_What this task involves_.
All the data should come back exactly as it was given.

__________________________________________________

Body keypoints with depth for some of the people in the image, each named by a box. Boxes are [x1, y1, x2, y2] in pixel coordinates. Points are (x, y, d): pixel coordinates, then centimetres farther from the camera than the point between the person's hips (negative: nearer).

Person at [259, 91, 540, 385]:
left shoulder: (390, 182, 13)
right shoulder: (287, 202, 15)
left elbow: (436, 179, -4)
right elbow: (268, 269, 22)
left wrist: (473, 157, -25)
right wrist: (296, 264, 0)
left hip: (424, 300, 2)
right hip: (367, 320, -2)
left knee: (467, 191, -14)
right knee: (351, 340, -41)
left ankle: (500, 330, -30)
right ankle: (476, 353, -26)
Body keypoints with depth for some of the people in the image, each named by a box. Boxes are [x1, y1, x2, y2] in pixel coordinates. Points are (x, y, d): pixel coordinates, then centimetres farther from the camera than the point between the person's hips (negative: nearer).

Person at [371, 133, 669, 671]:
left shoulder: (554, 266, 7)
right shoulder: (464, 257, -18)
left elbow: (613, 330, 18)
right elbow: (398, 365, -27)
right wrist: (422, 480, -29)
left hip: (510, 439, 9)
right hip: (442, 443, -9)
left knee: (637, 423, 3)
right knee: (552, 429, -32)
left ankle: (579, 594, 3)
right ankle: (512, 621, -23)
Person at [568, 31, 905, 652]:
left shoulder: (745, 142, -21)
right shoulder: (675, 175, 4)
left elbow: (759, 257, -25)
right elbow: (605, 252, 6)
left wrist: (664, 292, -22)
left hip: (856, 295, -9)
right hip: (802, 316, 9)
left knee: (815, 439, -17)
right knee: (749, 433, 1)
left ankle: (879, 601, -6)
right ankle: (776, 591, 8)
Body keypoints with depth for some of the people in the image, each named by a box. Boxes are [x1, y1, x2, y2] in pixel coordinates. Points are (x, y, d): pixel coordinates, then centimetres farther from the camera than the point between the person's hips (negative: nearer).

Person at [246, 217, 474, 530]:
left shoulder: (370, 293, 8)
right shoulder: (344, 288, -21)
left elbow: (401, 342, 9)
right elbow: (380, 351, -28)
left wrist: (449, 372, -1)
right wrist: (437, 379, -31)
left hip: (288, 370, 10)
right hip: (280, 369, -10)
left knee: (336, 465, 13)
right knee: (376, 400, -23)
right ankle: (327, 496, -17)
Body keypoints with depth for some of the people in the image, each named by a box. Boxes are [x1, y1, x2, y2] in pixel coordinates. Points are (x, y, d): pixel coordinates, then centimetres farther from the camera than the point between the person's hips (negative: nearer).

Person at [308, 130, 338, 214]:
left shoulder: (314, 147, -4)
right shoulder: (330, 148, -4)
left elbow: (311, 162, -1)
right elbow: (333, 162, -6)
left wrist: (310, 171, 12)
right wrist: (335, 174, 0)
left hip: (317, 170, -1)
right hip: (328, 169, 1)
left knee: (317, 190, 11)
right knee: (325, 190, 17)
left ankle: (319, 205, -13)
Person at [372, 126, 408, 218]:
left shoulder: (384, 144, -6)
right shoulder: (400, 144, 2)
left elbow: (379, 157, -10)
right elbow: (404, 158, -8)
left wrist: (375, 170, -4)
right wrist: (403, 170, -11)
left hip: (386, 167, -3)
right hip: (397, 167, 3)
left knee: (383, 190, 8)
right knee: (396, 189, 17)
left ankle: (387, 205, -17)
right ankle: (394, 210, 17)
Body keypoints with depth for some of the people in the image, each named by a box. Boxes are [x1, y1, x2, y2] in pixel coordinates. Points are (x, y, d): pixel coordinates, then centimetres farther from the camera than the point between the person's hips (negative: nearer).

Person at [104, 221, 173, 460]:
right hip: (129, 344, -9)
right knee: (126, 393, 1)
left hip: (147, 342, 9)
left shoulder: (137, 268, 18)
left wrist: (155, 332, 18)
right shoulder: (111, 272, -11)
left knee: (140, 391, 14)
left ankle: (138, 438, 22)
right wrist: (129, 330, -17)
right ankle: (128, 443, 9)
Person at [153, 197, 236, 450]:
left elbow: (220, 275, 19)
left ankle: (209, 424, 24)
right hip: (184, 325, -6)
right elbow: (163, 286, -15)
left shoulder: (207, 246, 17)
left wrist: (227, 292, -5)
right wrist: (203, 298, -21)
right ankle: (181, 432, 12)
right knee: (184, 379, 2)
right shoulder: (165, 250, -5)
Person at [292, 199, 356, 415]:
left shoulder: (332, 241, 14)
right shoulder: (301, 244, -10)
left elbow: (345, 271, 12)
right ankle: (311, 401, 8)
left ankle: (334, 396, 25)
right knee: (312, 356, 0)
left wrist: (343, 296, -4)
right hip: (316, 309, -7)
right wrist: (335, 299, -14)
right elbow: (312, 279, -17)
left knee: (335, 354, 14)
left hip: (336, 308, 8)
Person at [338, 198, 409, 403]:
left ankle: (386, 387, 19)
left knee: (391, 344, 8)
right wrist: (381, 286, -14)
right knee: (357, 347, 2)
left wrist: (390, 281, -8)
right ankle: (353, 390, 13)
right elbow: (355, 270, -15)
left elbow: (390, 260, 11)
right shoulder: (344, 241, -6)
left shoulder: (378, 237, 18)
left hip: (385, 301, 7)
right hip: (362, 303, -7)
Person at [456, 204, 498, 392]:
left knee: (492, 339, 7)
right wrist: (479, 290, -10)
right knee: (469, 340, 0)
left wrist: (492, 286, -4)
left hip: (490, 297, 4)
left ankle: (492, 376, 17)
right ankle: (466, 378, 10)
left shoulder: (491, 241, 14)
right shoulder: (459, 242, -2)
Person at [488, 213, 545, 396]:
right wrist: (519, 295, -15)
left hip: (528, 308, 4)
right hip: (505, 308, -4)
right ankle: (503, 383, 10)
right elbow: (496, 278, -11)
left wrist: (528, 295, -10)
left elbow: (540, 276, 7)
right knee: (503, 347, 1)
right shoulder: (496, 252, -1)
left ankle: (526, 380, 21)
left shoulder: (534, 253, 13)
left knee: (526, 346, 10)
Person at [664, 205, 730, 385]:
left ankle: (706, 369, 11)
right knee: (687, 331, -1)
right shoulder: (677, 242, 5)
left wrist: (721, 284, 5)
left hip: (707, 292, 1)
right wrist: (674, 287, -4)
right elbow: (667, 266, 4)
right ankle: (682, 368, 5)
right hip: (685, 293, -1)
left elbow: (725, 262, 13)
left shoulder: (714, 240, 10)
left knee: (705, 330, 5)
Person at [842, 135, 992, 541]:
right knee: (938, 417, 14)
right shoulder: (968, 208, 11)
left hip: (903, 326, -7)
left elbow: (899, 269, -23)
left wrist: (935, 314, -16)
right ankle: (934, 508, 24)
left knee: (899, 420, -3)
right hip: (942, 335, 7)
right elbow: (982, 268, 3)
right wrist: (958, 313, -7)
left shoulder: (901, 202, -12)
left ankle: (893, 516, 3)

__________________________________________________

_Result_.
Body keypoints with depth for some of the people in the image, each named by a box. Boxes are [x1, y1, x2, y2] in pixel coordinates. Points are (x, y, d): pixel coordinates, then centimetres farther from the camera than the point between the person's hips (negative: nearer).

Person at [259, 91, 540, 385]:
left shoulder: (390, 182, 13)
right shoulder: (287, 202, 15)
left elbow: (436, 179, -4)
right elbow: (268, 269, 22)
left wrist: (473, 157, -25)
right wrist: (296, 264, 0)
left hip: (424, 300, 2)
right hip: (367, 320, -2)
left knee: (467, 191, -14)
right knee: (351, 340, -41)
left ankle: (500, 330, -30)
right ankle: (476, 353, -26)
Body keypoints with depth for some of the people in the image, each named by a box. Boxes are [x1, y1, x2, y2] in pixel coordinates. Points are (x, y, d): pixel coordinates, then centimetres farther from the camera than the point between the person's hips (negative: nearer).

Person at [371, 133, 669, 671]:
left shoulder: (554, 266, 7)
right shoulder: (464, 257, -18)
left elbow: (613, 330, 18)
right elbow: (398, 365, -27)
right wrist: (422, 480, -29)
left hip: (510, 439, 9)
right hip: (442, 443, -9)
left knee: (637, 423, 3)
right knee: (552, 429, -32)
left ankle: (579, 594, 3)
right ankle: (512, 621, -23)
Person at [568, 31, 905, 652]:
left shoulder: (745, 142, -21)
right shoulder: (675, 175, 4)
left elbow: (759, 257, -25)
right elbow: (605, 252, 6)
left wrist: (664, 292, -22)
left hip: (856, 295, -9)
right hip: (802, 316, 9)
left knee: (815, 439, -17)
right knee: (749, 433, 1)
left ankle: (879, 601, -6)
right ankle: (776, 591, 8)
Body keypoints with depth for some of the people in the image, each named by a box. Boxes are [x1, y1, x2, y2] in pixel coordinates. Points are (x, y, d): pixel coordinates, then centimetres farther from the camera than the point between the person's hips (negative: nearer).

Person at [246, 217, 474, 530]:
left shoulder: (370, 293, 8)
right shoulder: (344, 288, -21)
left elbow: (401, 342, 9)
right elbow: (380, 351, -28)
left wrist: (449, 372, -1)
right wrist: (437, 379, -31)
left hip: (288, 370, 10)
right hip: (280, 369, -10)
left knee: (336, 465, 13)
right knee: (376, 400, -23)
right ankle: (327, 496, -17)
Body keypoints with depth for some of the people in the image, each named by a box. Boxes are [x1, y1, x2, y2] in pixel coordinates. Points are (x, y, d): pixel coordinates, then centimetres farther from the camera than the point between the person's hips (negative: nearer).

Person at [308, 130, 338, 214]:
left shoulder: (314, 147, -4)
right shoulder: (330, 148, -4)
left elbow: (311, 162, -1)
right elbow: (333, 162, -6)
left wrist: (310, 171, 12)
right wrist: (335, 174, 0)
left hip: (317, 170, -1)
right hip: (328, 169, 1)
left knee: (317, 190, 11)
right knee: (325, 190, 17)
left ankle: (319, 205, -13)
Person at [372, 126, 408, 218]:
left shoulder: (384, 144, -6)
right shoulder: (400, 144, 2)
left elbow: (379, 157, -10)
right elbow: (404, 158, -8)
left wrist: (375, 170, -4)
right wrist: (403, 170, -11)
left hip: (386, 167, -3)
right hip: (397, 167, 3)
left knee: (383, 190, 8)
right knee: (396, 189, 17)
left ankle: (387, 205, -17)
right ankle: (394, 210, 17)
Body keypoints with depth for some of the people in the image, each named by a box. Boxes are [x1, y1, x2, y2] in pixel coordinates. Points are (x, y, d): pixel coordinates, then centimetres farther from the camera than the point between the person's hips (negative: nearer).

Person at [104, 221, 173, 460]:
right hip: (129, 344, -9)
right knee: (126, 393, 1)
left hip: (147, 342, 9)
left shoulder: (137, 268, 18)
left wrist: (155, 332, 18)
right shoulder: (111, 272, -11)
left knee: (140, 391, 14)
left ankle: (138, 438, 22)
right wrist: (129, 330, -17)
right ankle: (128, 443, 9)
Person at [153, 197, 236, 450]:
left elbow: (220, 275, 19)
left ankle: (209, 424, 24)
right hip: (184, 325, -6)
right elbow: (163, 286, -15)
left shoulder: (207, 246, 17)
left wrist: (227, 292, -5)
right wrist: (203, 298, -21)
right ankle: (181, 432, 12)
right knee: (184, 379, 2)
right shoulder: (165, 250, -5)
Person at [292, 199, 356, 415]:
left shoulder: (332, 241, 14)
right shoulder: (301, 244, -10)
left elbow: (345, 271, 12)
right ankle: (311, 401, 8)
left ankle: (334, 396, 25)
right knee: (312, 356, 0)
left wrist: (343, 296, -4)
right hip: (316, 309, -7)
right wrist: (335, 299, -14)
right elbow: (312, 279, -17)
left knee: (335, 354, 14)
left hip: (336, 308, 8)
Person at [338, 198, 409, 403]:
left ankle: (386, 387, 19)
left knee: (391, 344, 8)
right wrist: (381, 286, -14)
right knee: (357, 347, 2)
left wrist: (390, 281, -8)
right ankle: (353, 390, 13)
right elbow: (355, 270, -15)
left elbow: (390, 260, 11)
right shoulder: (344, 241, -6)
left shoulder: (378, 237, 18)
left hip: (385, 301, 7)
right hip: (362, 303, -7)
Person at [456, 204, 498, 392]:
left knee: (492, 339, 7)
right wrist: (479, 290, -10)
right knee: (469, 340, 0)
left wrist: (492, 286, -4)
left hip: (490, 297, 4)
left ankle: (492, 376, 17)
right ankle: (466, 378, 10)
left shoulder: (491, 241, 14)
right shoulder: (459, 242, -2)
Person at [488, 213, 545, 396]:
right wrist: (519, 295, -15)
left hip: (528, 308, 4)
right hip: (505, 308, -4)
right ankle: (503, 383, 10)
right elbow: (496, 278, -11)
left wrist: (528, 295, -10)
left elbow: (540, 276, 7)
right knee: (503, 347, 1)
right shoulder: (496, 252, -1)
left ankle: (526, 380, 21)
left shoulder: (534, 253, 13)
left knee: (526, 346, 10)
Person at [664, 205, 730, 385]:
left ankle: (706, 369, 11)
right knee: (687, 331, -1)
right shoulder: (677, 242, 5)
left wrist: (721, 284, 5)
left hip: (707, 292, 1)
right wrist: (674, 287, -4)
right elbow: (667, 266, 4)
right ankle: (682, 368, 5)
right hip: (685, 293, -1)
left elbow: (725, 262, 13)
left shoulder: (714, 240, 10)
left knee: (705, 330, 5)
Person at [842, 135, 992, 541]:
right knee: (938, 417, 14)
right shoulder: (968, 208, 11)
left hip: (903, 326, -7)
left elbow: (899, 269, -23)
left wrist: (935, 314, -16)
right ankle: (934, 508, 24)
left knee: (899, 420, -3)
right hip: (942, 335, 7)
right elbow: (982, 268, 3)
right wrist: (958, 313, -7)
left shoulder: (901, 202, -12)
left ankle: (893, 516, 3)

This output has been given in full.